A lot of what I find when I look for solutions to this issue are about creating circular references, where a parent has a list of children which each refer back to the parent. I understand why that's difficult/impossible, but I don't think that's what I'm trying to do here. My parent/factory types don't maintain references to their children/widgets; the references only go one direction, from the child/widget to the parent/factory.

I've also found myself reading portions of the Rust spec related to this, but I'm quite honestly in over my head there. There's at least one eureka moment regarding how lifetimes actually work that I haven't had yet, and that makes it very difficult for me to follow all of the spec-level details in general, much less as they relate to my problem.

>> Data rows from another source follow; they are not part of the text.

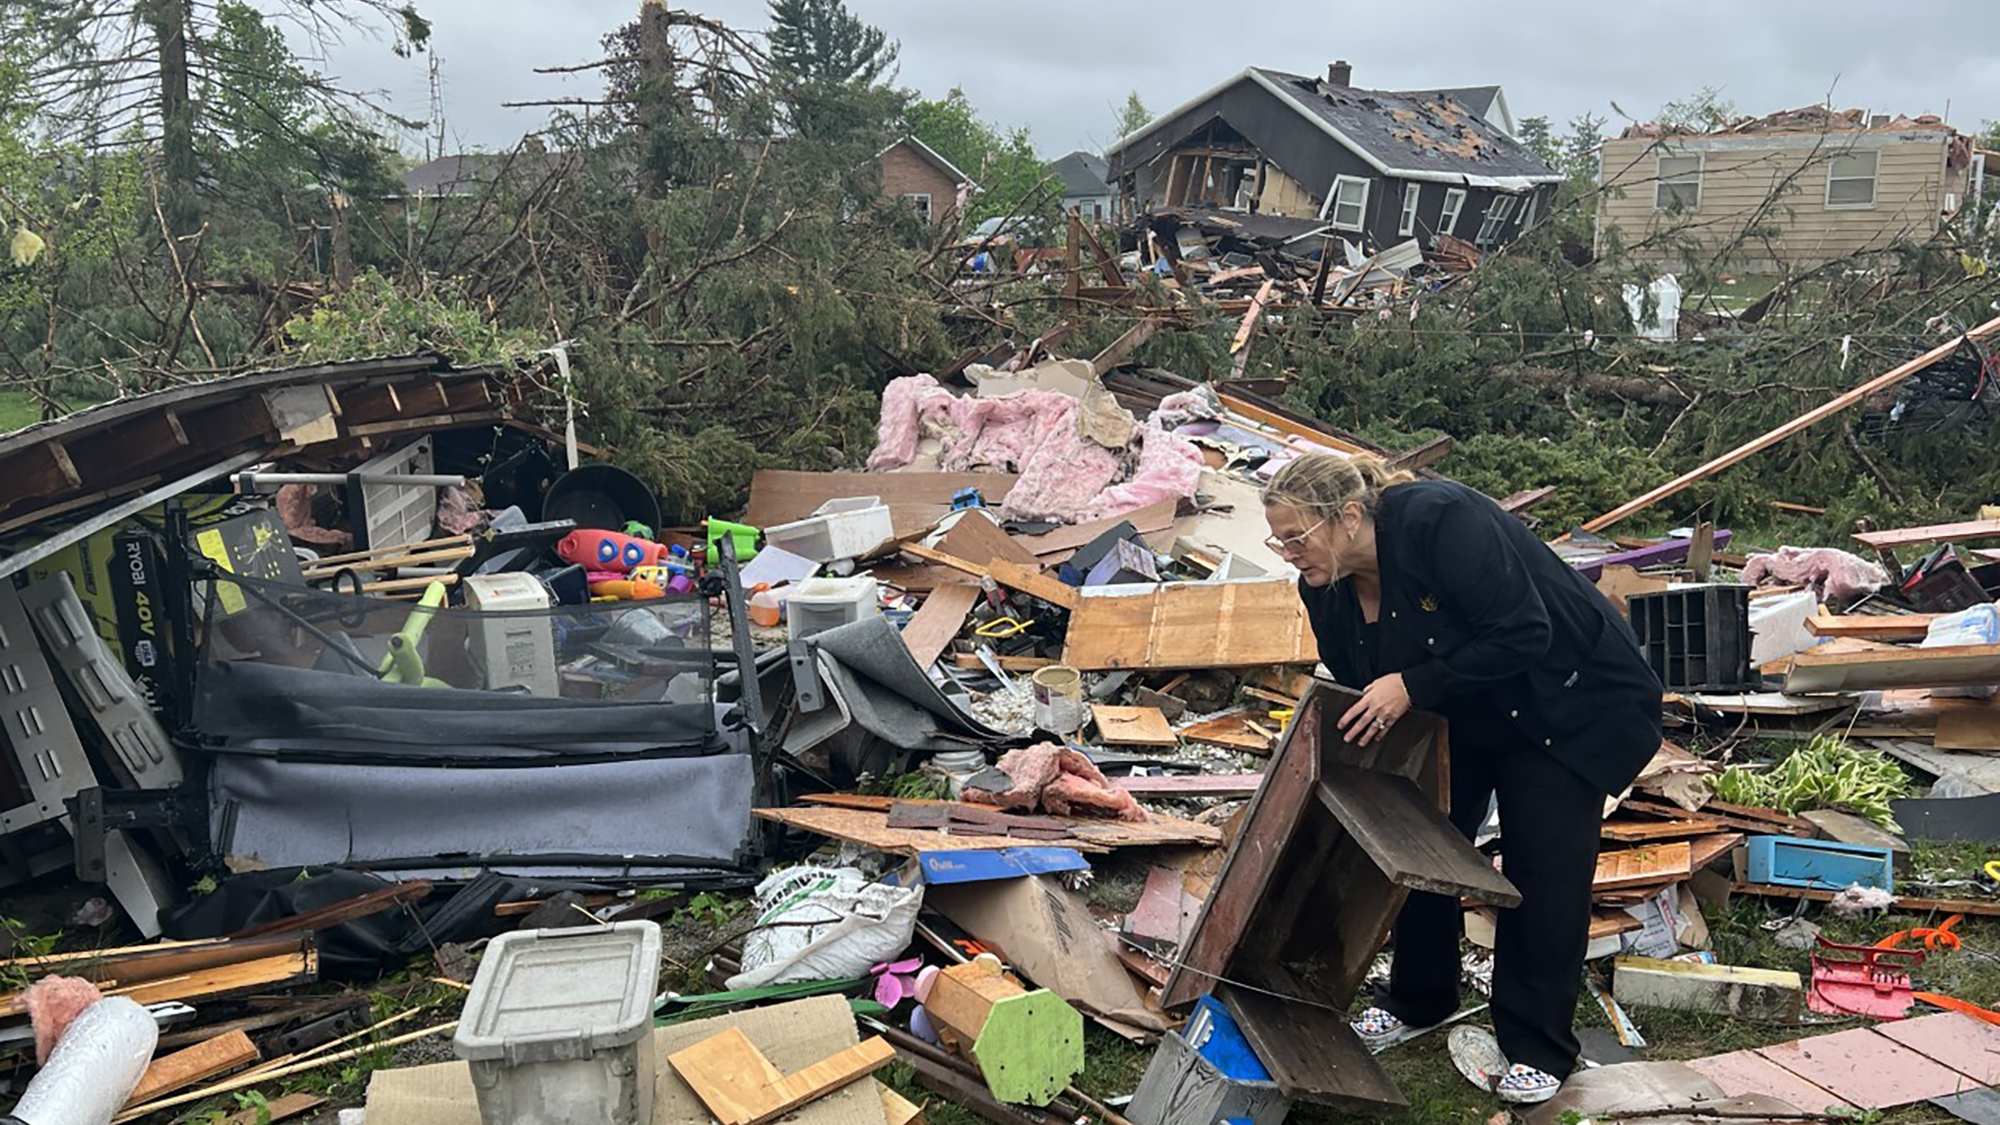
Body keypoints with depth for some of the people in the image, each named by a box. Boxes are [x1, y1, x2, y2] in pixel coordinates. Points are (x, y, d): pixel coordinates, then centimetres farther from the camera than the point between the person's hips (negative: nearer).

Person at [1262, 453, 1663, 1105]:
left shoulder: (1441, 521, -34)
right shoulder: (1326, 589, -11)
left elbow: (1524, 635, -33)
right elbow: (1357, 696, 1)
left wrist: (1412, 685, -33)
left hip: (1569, 700, -7)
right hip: (1462, 715, 7)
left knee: (1542, 868, -6)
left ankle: (1537, 1050, 9)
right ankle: (1417, 1001, 27)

I feel like I want Rust to do exactly what it's good at doing -- verify that the parent thing outlives the child thing -- but I'm not sure how to explain what I'm trying to do to Rust when the parent and child things have the same type. Can anyone help me understand either how to do this or why it can't be done?

Answer 1

For posterity, I went with the solution suggested by @SolomonUcko in a comment -- using a non-mutable parent reference with interior mutability. Here's the resolved version of the stripped down example in my question:

use std::cell::Cell;

struct Foo<'a> {
    parent: Option<&'a Foo<'a>>,
    s: String,
    i: Cell<u64>, // field manipulated by child uses interior mutability
}

impl<'a> Foo<'a> {
    fn new(s: String) -> Self {
        Foo { parent: None, s, i: Cell::new(0) }
    }

    fn push(&'a self, s: String) -> Self { // non-mut self
        Foo { parent: Some(self), s, i: Cell::new(0) }
    }

    fn print(&self) {
        println!("{}:{}", self.s, self.i.get());
    }
}

impl<'a> Drop for Foo<'a> {
    fn drop(&mut self) {
        if let Some(parent) = &mut self.parent {
            parent.i.replace(parent.i.get() + 1); // mutate parent's Cell contents
        }
    }
}

fn main() {
    let x = Foo::new("x".to_string());
    {
        let y = x.push("y".to_string());
        {
            let z = y.push("z".to_string());
            z.print(); // z:0
        } // z dropped, increments y.i
        y.print(); // y:1
    } // y dropped, increments x.i
    x.print(); // x:1
}

The actual code where I'm using this pattern also has a field of a third-party type that's just a wrapper around an Arc (i.e. ref-counting) and manipulating that from a child also works fine, as suggested by @PeterHall in another comment.